Rep. Jason Chaffetz (R-UT), is a Tea Party favorite who voted against the debt ceiling compromise bill because it “cuts too little in FY 2012.” His “Disposal of Excess Federal Lands Act of 2011” would force the Interior Department to sell 3.3 million acres of lands in Arizona, Colorado, Idaho, Montana, Nebraska, Nevada, New Mexico, Oregon, Utah, and Wyoming to the highest bidder. Chaffetz justified his bill at the hearing today saying:
It is neither logical nor responsible for the federal government to own or manage surplus lands.
Chaffetz has led the charge against America’s public estate, including a cosponsorship of a bill to remove protections from 60 million acres of wilderness-quality lands to give access to corporate interests.
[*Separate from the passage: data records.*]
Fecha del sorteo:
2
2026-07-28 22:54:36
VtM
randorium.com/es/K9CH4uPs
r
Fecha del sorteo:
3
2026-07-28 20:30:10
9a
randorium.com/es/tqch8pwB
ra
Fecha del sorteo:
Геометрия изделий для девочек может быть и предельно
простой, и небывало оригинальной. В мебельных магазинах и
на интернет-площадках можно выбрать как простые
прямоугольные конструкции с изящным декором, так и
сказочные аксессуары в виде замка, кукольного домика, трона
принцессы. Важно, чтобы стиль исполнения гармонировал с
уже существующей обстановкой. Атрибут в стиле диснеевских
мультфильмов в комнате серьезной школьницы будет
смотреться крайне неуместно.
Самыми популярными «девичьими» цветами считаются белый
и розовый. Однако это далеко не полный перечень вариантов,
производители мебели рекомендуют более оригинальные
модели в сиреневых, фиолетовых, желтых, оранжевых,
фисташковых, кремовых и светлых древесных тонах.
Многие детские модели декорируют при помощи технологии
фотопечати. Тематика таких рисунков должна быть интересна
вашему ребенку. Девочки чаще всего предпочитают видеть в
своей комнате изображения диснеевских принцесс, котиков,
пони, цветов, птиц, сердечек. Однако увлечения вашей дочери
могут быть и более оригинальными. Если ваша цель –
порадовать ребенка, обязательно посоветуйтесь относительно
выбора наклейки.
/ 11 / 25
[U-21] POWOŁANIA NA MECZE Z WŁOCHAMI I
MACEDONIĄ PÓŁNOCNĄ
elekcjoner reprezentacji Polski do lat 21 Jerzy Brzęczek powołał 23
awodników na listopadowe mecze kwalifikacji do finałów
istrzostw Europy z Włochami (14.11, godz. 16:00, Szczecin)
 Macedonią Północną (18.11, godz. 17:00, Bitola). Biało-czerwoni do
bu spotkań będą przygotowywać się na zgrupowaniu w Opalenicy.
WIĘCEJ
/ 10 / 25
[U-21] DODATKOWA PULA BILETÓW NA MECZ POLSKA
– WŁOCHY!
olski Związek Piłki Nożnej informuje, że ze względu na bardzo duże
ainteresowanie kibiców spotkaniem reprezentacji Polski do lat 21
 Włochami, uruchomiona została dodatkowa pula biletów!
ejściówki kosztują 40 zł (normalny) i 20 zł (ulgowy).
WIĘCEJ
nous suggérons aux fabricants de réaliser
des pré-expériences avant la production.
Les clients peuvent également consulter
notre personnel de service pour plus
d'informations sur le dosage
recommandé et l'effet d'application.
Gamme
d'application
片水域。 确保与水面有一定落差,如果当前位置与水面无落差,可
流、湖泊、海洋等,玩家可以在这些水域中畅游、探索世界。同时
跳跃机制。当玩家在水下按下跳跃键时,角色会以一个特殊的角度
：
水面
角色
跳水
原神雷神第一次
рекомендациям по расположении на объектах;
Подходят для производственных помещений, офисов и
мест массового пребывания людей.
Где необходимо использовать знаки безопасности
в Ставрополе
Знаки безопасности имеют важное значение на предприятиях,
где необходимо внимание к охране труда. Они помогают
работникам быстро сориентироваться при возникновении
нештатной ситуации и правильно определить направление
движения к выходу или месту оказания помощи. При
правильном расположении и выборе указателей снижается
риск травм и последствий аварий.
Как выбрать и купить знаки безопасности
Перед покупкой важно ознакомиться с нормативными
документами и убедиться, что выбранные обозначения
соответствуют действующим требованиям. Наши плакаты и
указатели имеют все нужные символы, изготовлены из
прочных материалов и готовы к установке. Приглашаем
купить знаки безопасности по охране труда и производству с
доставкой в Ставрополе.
He made the determination of which acres to include in his land sale bill based on a government report from 1997, even though there are updated estimates available in various “resource management plans” issued by the government. As Mike Pool, the witness from the Interior Department stated today, the bill “would be unlikely to generate revenue.”
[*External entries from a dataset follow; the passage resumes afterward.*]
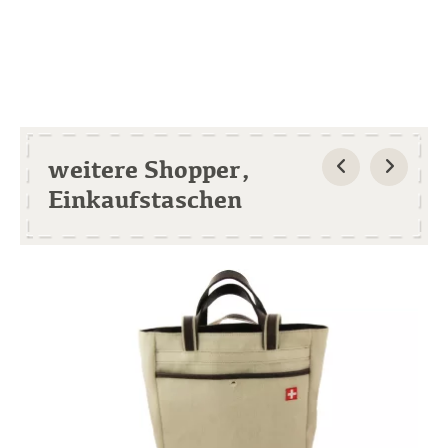
weitere Shopper,
Einkaufstaschen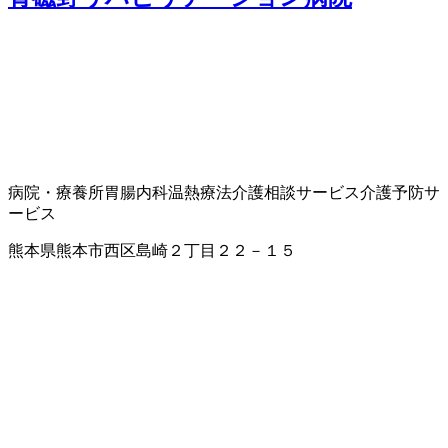
病院・療養所
胃腸内科
温熱療法
介護相談サービス
介護予防サ
ービス
熊本県熊本市西区島崎２丁目２２－１５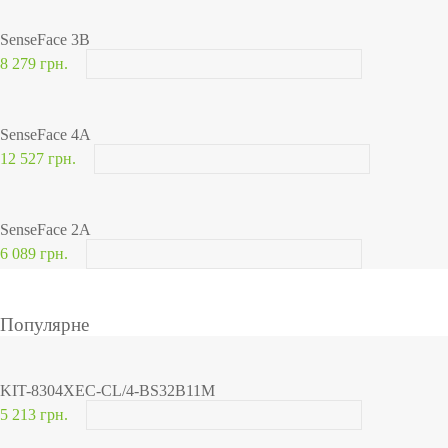
SenseFace 3B
8 279 грн.
SenseFace 4A
12 527 грн.
SenseFace 2A
6 089 грн.
Популярне
KIT-8304XEC-CL/4-BS32B11M
5 213 грн.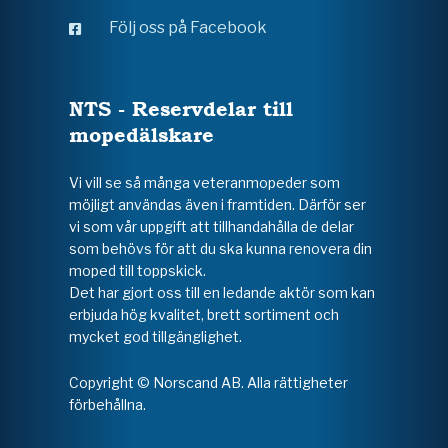
Följ oss på Facebook
NTS - Reservdelar till
mopedälskare
Vi vill se så många veteranmopeder som
möjligt användas även i framtiden. Därför ser
vi som vår uppgift att tillhandahålla de delar
som behövs för att du ska kunna renovera din
moped till toppskick.
Det har gjort oss till en ledande aktör som kan
erbjuda hög kvalitet, brett sortiment och
mycket god tillgänglighet.
Copyright © Norscand AB. Alla rättigheter
förbehållna.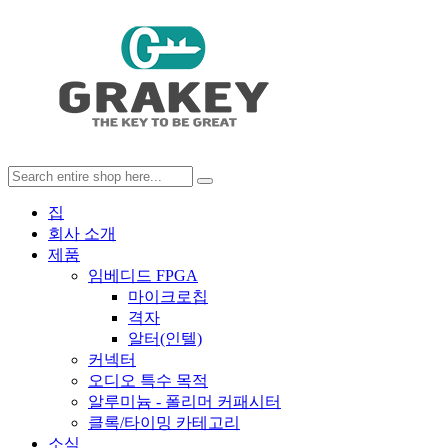
집
회사 소개
제품
임베디드 FPGA
마이크로칩
격자
알터(인텔)
커넥터
오디오 특수 목적
알루미늄 - 폴리머 커패시터
클록/타이밍 카테고리
소식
Selling off federal lands is an antiquated and radical policy option that has been debated since President Teddy Roosevelt first started setting aside lands for future generations to enjoy. More recently, the 1970s and 1980s gave life to the Sagebrush Rebellion in which a handful of westerners sought to sell and transfer the public’s land to state and private interests. As independent California television station KCET put it:
Every 10 to 15 years or so, western politicians have used the national forests and parks as anvils on which to hammer out their anti-Washington anxieties.
Politicians who choose to focus on only the face value of public lands are ignoring an incredibly important economic engine in the West — the conservation economy made up of the men and women who work in recreation, restoration, and renewable energy development. Additionally, public lands, such as national parks, national forests, wilderness areas, and national historic sites, have far more value than just what the acreage is worth. Protected areas provide clean air and clean water at no cost at all to the American taxpayer — as just one example, the clean water flowing from national forests has been valued at $7.2 billion every year.